** Opening THE DATA block **
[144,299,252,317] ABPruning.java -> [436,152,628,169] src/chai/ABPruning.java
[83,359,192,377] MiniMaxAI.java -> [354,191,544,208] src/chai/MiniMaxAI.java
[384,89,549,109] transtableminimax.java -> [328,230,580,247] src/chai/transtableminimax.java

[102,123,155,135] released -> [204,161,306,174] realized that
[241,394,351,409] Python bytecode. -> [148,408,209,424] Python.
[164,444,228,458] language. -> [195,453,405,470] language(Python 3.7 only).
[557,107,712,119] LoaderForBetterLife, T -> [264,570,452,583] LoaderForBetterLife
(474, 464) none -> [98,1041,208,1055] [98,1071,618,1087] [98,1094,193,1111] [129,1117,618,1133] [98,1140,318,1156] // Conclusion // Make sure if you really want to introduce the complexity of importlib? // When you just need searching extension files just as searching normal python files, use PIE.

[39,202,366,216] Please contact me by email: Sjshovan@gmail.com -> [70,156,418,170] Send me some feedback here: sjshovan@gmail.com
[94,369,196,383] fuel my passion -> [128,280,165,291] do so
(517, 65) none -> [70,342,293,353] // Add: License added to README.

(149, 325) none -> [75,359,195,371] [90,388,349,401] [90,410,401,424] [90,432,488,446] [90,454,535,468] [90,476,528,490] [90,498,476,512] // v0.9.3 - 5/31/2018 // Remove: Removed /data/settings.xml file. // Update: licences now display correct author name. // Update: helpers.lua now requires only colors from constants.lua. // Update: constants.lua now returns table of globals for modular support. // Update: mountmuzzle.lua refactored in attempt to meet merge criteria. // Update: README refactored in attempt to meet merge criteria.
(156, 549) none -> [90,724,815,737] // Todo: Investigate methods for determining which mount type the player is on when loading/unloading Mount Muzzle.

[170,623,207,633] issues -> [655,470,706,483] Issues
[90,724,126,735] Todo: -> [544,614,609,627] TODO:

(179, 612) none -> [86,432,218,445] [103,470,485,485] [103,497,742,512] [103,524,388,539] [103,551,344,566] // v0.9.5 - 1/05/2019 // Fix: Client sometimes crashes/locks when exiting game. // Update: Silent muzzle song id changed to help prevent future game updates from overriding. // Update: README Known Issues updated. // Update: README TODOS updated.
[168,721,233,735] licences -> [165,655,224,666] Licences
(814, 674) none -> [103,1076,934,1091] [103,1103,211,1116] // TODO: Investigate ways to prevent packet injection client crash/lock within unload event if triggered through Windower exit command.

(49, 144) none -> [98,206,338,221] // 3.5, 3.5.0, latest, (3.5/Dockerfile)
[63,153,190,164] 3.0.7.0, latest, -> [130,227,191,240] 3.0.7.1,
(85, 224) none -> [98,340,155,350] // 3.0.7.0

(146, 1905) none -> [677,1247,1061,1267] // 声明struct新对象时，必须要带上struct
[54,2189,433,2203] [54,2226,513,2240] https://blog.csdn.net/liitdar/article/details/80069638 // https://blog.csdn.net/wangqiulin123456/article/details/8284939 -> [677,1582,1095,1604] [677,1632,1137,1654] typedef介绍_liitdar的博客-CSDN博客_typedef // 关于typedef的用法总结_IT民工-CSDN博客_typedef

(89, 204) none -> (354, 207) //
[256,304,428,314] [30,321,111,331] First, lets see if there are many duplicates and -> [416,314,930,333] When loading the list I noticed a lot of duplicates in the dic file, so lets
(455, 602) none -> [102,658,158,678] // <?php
** Closing THE DATA block **
Your task is to output the full set of records exactly as presented.

[144,299,252,317] ABPruning.java -> [436,152,628,169] src/chai/ABPruning.java
[83,359,192,377] MiniMaxAI.java -> [354,191,544,208] src/chai/MiniMaxAI.java
[384,89,549,109] transtableminimax.java -> [328,230,580,247] src/chai/transtableminimax.java

[102,123,155,135] released -> [204,161,306,174] realized that
[241,394,351,409] Python bytecode. -> [148,408,209,424] Python.
[164,444,228,458] language. -> [195,453,405,470] language(Python 3.7 only).
[557,107,712,119] LoaderForBetterLife, T -> [264,570,452,583] LoaderForBetterLife
(474, 464) none -> [98,1041,208,1055] [98,1071,618,1087] [98,1094,193,1111] [129,1117,618,1133] [98,1140,318,1156] // Conclusion // Make sure if you really want to introduce the complexity of importlib? // When you just need searching extension files just as searching normal python files, use PIE.

[39,202,366,216] Please contact me by email: Sjshovan@gmail.com -> [70,156,418,170] Send me some feedback here: sjshovan@gmail.com
[94,369,196,383] fuel my passion -> [128,280,165,291] do so
(517, 65) none -> [70,342,293,353] // Add: License added to README.

(149, 325) none -> [75,359,195,371] [90,388,349,401] [90,410,401,424] [90,432,488,446] [90,454,535,468] [90,476,528,490] [90,498,476,512] // v0.9.3 - 5/31/2018 // Remove: Removed /data/settings.xml file. // Update: licences now display correct author name. // Update: helpers.lua now requires only colors from constants.lua. // Update: constants.lua now returns table of globals for modular support. // Update: mountmuzzle.lua refactored in attempt to meet merge criteria. // Update: README refactored in attempt to meet merge criteria.
(156, 549) none -> [90,724,815,737] // Todo: Investigate methods for determining which mount type the player is on when loading/unloading Mount Muzzle.

[170,623,207,633] issues -> [655,470,706,483] Issues
[90,724,126,735] Todo: -> [544,614,609,627] TODO:

(179, 612) none -> [86,432,218,445] [103,470,485,485] [103,497,742,512] [103,524,388,539] [103,551,344,566] // v0.9.5 - 1/05/2019 // Fix: Client sometimes crashes/locks when exiting game. // Update: Silent muzzle song id changed to help prevent future game updates from overriding. // Update: README Known Issues updated. // Update: README TODOS updated.
[168,721,233,735] licences -> [165,655,224,666] Licences
(814, 674) none -> [103,1076,934,1091] [103,1103,211,1116] // TODO: Investigate ways to prevent packet injection client crash/lock within unload event if triggered through Windower exit command.

(49, 144) none -> [98,206,338,221] // 3.5, 3.5.0, latest, (3.5/Dockerfile)
[63,153,190,164] 3.0.7.0, latest, -> [130,227,191,240] 3.0.7.1,
(85, 224) none -> [98,340,155,350] // 3.0.7.0

(146, 1905) none -> [677,1247,1061,1267] // 声明struct新对象时，必须要带上struct
[54,2189,433,2203] [54,2226,513,2240] https://blog.csdn.net/liitdar/article/details/80069638 // https://blog.csdn.net/wangqiulin123456/article/details/8284939 -> [677,1582,1095,1604] [677,1632,1137,1654] typedef介绍_liitdar的博客-CSDN博客_typedef // 关于typedef的用法总结_IT民工-CSDN博客_typedef

(89, 204) none -> (354, 207) //
[256,304,428,314] [30,321,111,331] First, lets see if there are many duplicates and -> [416,314,930,333] When loading the list I noticed a lot of duplicates in the dic file, so lets
(455, 602) none -> [102,658,158,678] // <?php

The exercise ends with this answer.